■ WHAT THE TASK REQUIRES ■
Reproduce the lines below exactly. Begin with the first, end with the line containing "(5) A contract", and leave out the pictures.
==== RECORD EXTRACTS ====
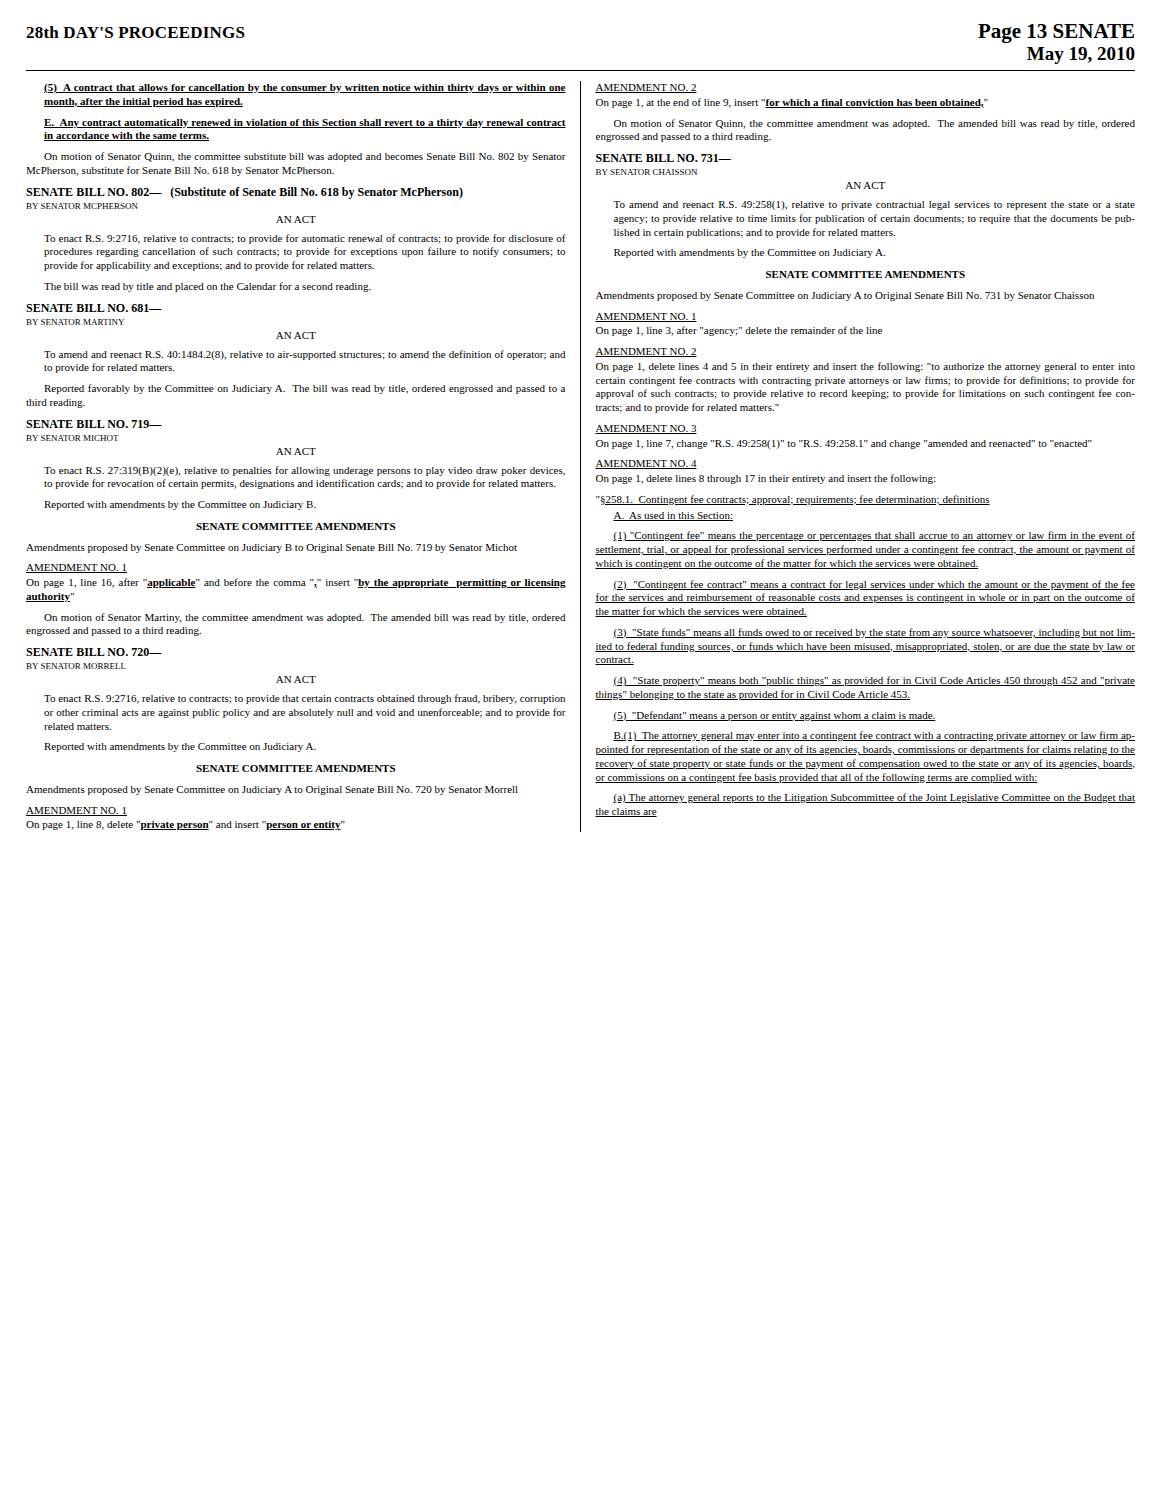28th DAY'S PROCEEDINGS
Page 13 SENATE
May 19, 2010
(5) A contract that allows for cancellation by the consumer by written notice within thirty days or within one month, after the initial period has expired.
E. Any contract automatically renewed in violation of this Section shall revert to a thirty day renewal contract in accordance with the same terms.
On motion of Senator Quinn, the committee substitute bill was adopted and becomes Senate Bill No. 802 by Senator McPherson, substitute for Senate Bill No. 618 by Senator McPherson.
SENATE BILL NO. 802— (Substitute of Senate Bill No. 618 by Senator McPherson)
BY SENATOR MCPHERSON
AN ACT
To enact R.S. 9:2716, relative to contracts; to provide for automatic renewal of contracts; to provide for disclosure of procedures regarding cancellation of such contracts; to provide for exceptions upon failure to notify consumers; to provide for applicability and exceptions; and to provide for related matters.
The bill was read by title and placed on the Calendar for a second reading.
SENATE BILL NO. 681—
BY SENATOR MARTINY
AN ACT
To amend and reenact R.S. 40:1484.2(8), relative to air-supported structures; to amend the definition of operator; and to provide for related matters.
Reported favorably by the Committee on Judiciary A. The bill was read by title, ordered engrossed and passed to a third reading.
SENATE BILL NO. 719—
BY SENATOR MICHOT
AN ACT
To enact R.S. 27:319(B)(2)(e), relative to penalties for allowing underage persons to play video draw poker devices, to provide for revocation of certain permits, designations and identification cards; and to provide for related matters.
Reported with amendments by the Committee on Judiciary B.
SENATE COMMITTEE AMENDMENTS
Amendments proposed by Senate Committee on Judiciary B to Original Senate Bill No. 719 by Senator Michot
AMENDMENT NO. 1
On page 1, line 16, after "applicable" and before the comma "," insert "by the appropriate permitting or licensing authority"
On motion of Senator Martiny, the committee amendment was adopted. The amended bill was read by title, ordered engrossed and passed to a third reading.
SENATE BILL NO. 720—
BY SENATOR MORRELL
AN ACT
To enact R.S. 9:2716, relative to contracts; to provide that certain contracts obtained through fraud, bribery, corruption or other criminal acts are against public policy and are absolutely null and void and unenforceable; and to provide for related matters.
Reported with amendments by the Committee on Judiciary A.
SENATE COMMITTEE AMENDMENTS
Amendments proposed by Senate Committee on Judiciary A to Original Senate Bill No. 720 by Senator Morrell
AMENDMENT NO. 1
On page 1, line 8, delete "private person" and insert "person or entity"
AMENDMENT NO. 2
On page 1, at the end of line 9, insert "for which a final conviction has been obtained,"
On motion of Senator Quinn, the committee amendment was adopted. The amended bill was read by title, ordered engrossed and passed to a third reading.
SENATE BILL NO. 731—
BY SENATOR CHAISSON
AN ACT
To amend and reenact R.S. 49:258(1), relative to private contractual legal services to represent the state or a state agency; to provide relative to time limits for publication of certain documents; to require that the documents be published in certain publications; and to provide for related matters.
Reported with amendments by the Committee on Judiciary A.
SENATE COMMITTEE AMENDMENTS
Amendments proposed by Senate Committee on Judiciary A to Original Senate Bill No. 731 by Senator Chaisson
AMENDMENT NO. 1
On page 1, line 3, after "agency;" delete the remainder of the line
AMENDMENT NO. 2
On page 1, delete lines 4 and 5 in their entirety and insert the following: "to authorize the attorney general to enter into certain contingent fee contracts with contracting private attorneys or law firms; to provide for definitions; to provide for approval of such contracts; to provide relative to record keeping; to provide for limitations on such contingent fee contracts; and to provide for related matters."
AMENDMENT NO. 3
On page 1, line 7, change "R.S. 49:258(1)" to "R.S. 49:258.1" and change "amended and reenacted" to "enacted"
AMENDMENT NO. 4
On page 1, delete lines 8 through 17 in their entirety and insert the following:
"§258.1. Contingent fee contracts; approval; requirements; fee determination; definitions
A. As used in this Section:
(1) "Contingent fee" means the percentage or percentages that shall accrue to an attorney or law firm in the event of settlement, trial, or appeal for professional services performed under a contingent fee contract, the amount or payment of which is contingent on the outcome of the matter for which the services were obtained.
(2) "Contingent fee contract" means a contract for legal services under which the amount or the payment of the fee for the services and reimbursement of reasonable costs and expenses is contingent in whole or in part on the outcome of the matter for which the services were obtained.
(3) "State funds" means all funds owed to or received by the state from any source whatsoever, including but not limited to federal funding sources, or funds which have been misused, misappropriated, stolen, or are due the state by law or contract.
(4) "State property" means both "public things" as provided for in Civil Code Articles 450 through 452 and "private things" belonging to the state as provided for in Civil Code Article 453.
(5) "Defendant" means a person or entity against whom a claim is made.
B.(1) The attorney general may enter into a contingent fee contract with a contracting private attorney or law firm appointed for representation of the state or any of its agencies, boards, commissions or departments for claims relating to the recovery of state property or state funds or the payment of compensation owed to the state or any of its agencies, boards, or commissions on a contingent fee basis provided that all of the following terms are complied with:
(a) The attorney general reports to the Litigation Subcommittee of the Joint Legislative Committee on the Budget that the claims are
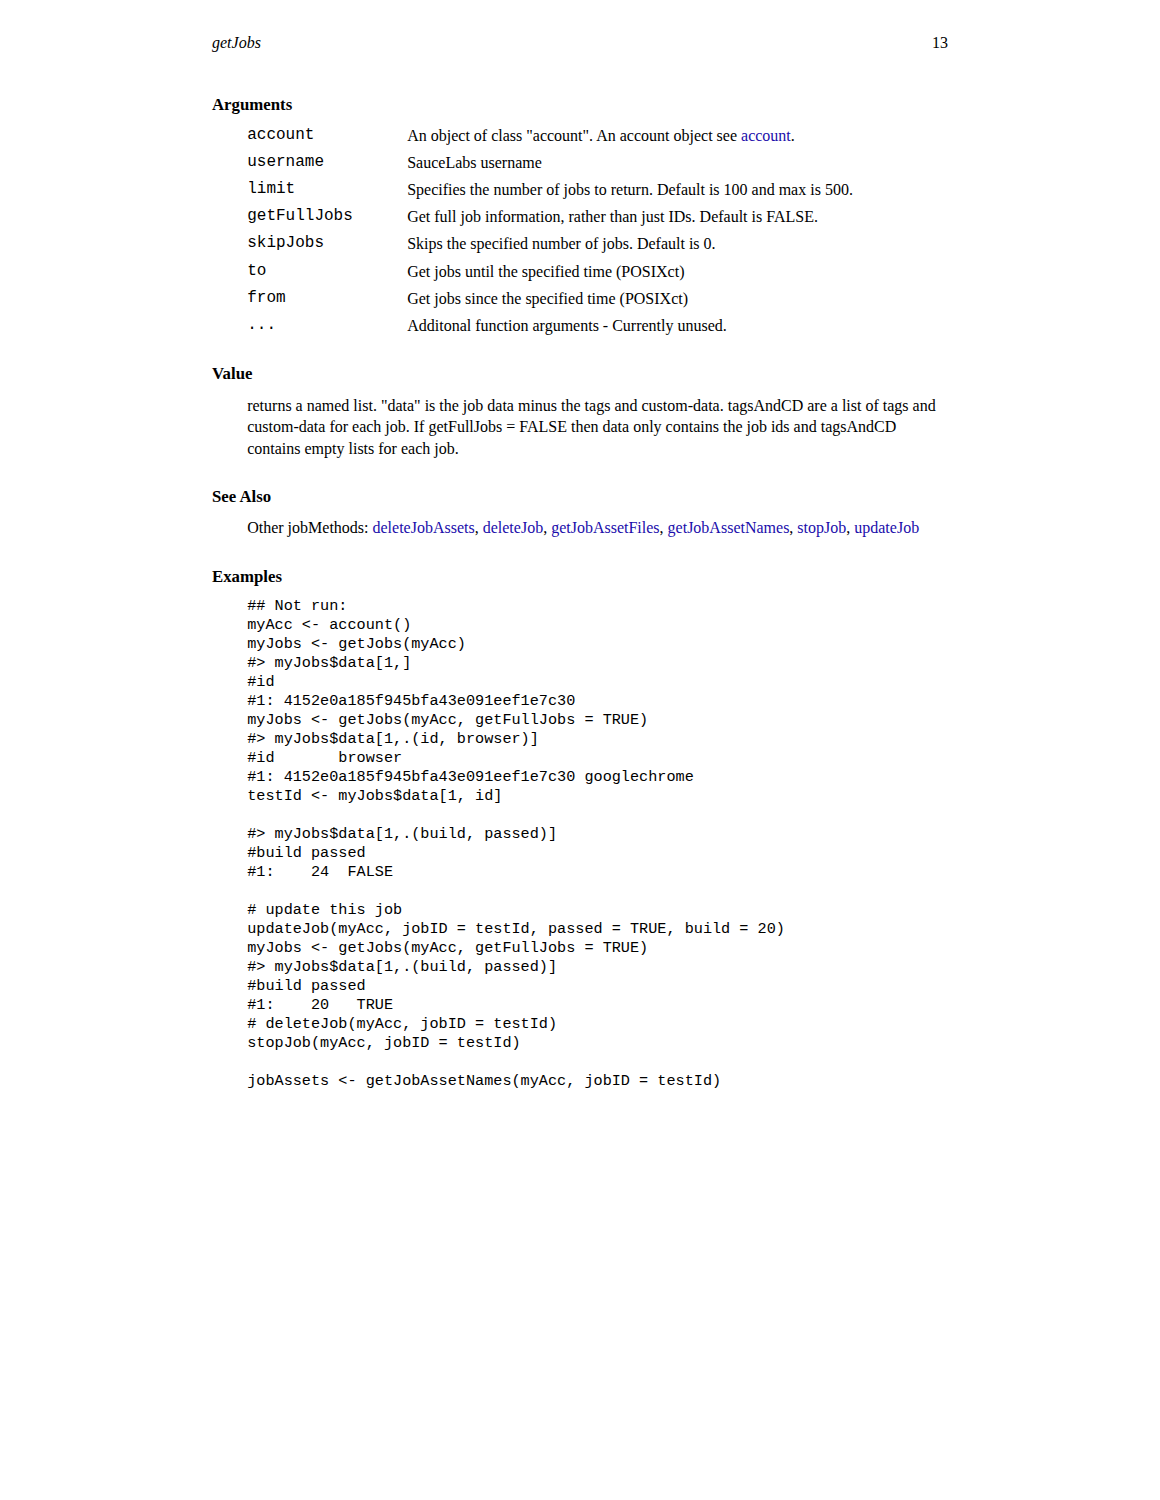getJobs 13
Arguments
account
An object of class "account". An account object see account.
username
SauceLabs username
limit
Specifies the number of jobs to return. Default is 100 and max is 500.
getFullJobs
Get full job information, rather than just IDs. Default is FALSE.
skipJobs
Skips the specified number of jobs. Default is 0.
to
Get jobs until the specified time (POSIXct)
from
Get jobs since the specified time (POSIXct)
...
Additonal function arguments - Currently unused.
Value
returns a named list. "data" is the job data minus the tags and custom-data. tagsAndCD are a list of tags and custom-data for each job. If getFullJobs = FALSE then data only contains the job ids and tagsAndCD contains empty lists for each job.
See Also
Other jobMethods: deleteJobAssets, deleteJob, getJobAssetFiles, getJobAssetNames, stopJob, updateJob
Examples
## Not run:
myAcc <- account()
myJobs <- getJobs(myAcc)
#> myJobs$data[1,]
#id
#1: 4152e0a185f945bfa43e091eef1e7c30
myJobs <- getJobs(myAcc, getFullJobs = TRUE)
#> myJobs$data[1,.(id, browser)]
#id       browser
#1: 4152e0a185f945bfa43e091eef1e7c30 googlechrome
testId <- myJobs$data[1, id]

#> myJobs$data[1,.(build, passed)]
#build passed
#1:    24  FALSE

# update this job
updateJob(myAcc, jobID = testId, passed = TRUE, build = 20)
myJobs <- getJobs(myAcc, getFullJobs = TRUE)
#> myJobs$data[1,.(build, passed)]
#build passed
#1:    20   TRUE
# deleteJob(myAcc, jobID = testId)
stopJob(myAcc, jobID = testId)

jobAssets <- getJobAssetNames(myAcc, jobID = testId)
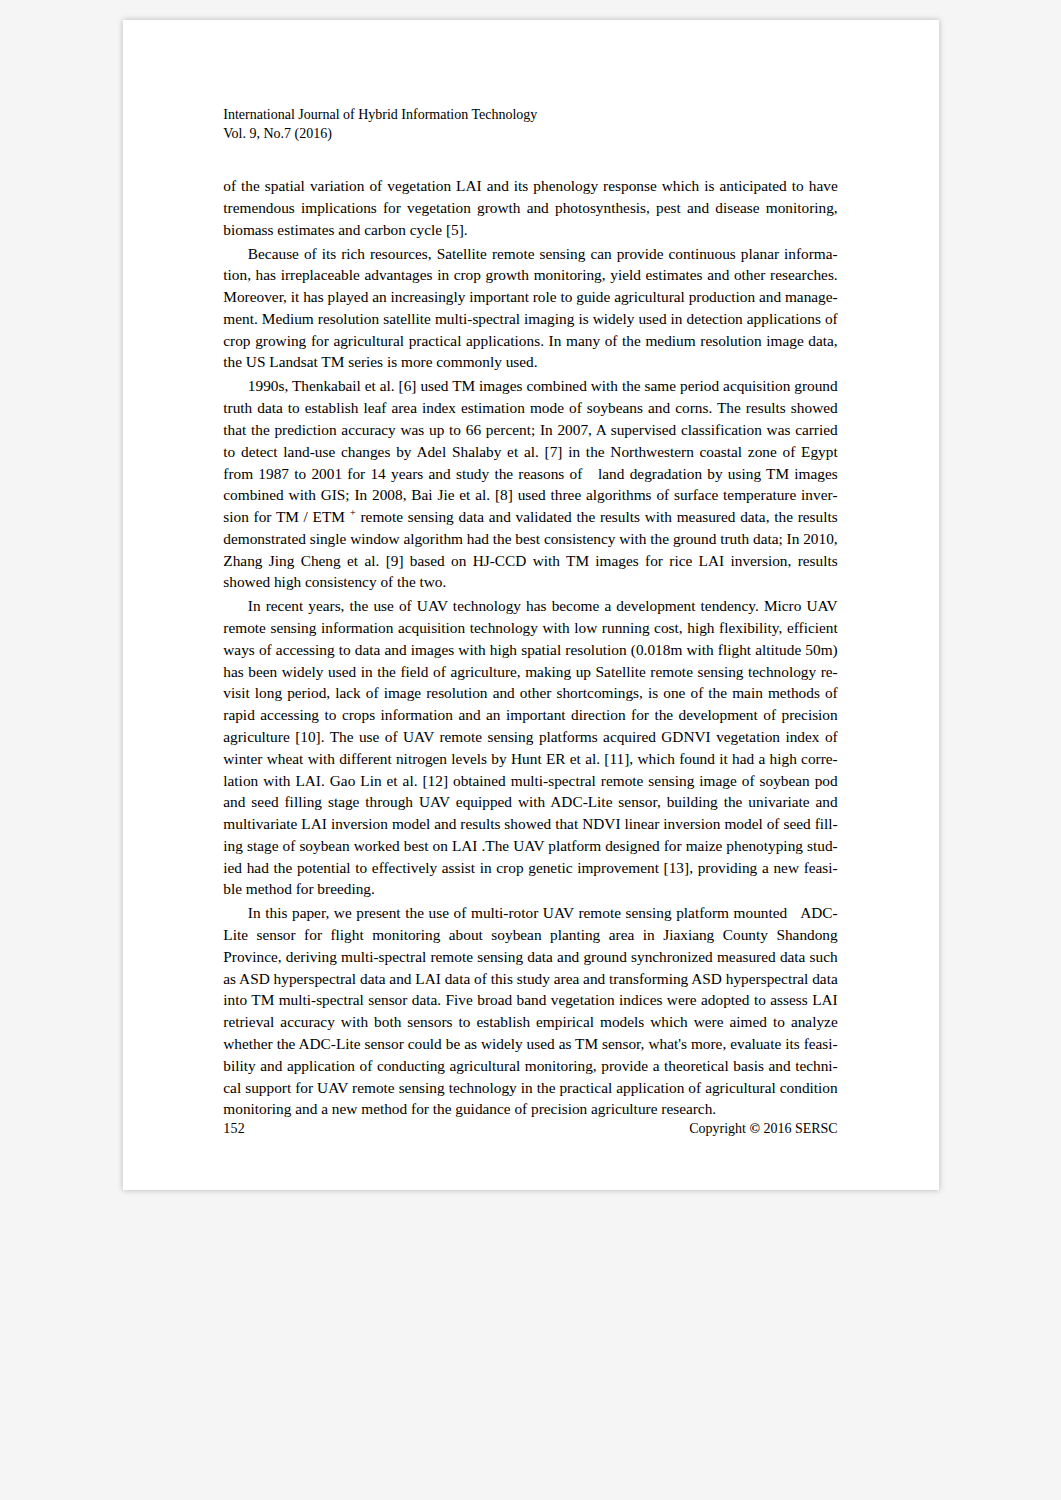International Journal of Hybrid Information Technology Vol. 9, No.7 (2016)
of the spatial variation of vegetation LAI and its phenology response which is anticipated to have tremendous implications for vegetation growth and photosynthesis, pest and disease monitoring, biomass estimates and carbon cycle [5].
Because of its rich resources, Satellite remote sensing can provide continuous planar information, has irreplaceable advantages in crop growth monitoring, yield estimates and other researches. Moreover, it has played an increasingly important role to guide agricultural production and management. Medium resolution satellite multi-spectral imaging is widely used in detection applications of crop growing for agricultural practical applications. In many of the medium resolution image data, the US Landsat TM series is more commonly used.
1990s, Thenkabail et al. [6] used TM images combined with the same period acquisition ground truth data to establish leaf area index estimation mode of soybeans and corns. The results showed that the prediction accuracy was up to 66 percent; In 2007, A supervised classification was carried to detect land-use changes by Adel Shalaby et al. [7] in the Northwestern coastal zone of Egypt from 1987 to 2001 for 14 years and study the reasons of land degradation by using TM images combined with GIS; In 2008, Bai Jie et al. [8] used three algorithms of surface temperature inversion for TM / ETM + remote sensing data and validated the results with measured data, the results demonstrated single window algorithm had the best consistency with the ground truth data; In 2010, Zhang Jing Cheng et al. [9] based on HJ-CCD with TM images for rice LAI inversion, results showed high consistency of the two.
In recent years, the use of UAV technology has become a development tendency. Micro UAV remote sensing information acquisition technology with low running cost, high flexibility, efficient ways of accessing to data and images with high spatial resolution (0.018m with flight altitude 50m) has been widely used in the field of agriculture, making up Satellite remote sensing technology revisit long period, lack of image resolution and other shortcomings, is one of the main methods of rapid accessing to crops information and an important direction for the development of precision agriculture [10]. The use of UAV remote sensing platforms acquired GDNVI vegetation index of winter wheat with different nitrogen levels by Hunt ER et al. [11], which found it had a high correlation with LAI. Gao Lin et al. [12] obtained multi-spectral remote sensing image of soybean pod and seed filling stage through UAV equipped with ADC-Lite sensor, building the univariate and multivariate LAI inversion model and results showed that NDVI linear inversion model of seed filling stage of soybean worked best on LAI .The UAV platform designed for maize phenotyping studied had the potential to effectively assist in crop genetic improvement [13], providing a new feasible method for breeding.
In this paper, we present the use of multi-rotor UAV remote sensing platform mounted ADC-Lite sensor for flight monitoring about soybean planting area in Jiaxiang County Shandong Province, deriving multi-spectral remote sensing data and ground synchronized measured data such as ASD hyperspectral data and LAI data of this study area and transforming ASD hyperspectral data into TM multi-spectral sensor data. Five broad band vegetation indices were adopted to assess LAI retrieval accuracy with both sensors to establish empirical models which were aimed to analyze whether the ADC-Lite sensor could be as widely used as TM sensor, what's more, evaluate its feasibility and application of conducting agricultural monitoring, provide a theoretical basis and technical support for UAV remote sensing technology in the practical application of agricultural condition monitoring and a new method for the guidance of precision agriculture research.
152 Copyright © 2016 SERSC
====
■ SOLUTION FOR THIS TASK ■
28th DAY'S PROCEEDINGS
Page 13 SENATE
May 19, 2010
(5) A contract that allows for cancellation by the consumer by written notice within thirty days or within one month, after the initial period has expired.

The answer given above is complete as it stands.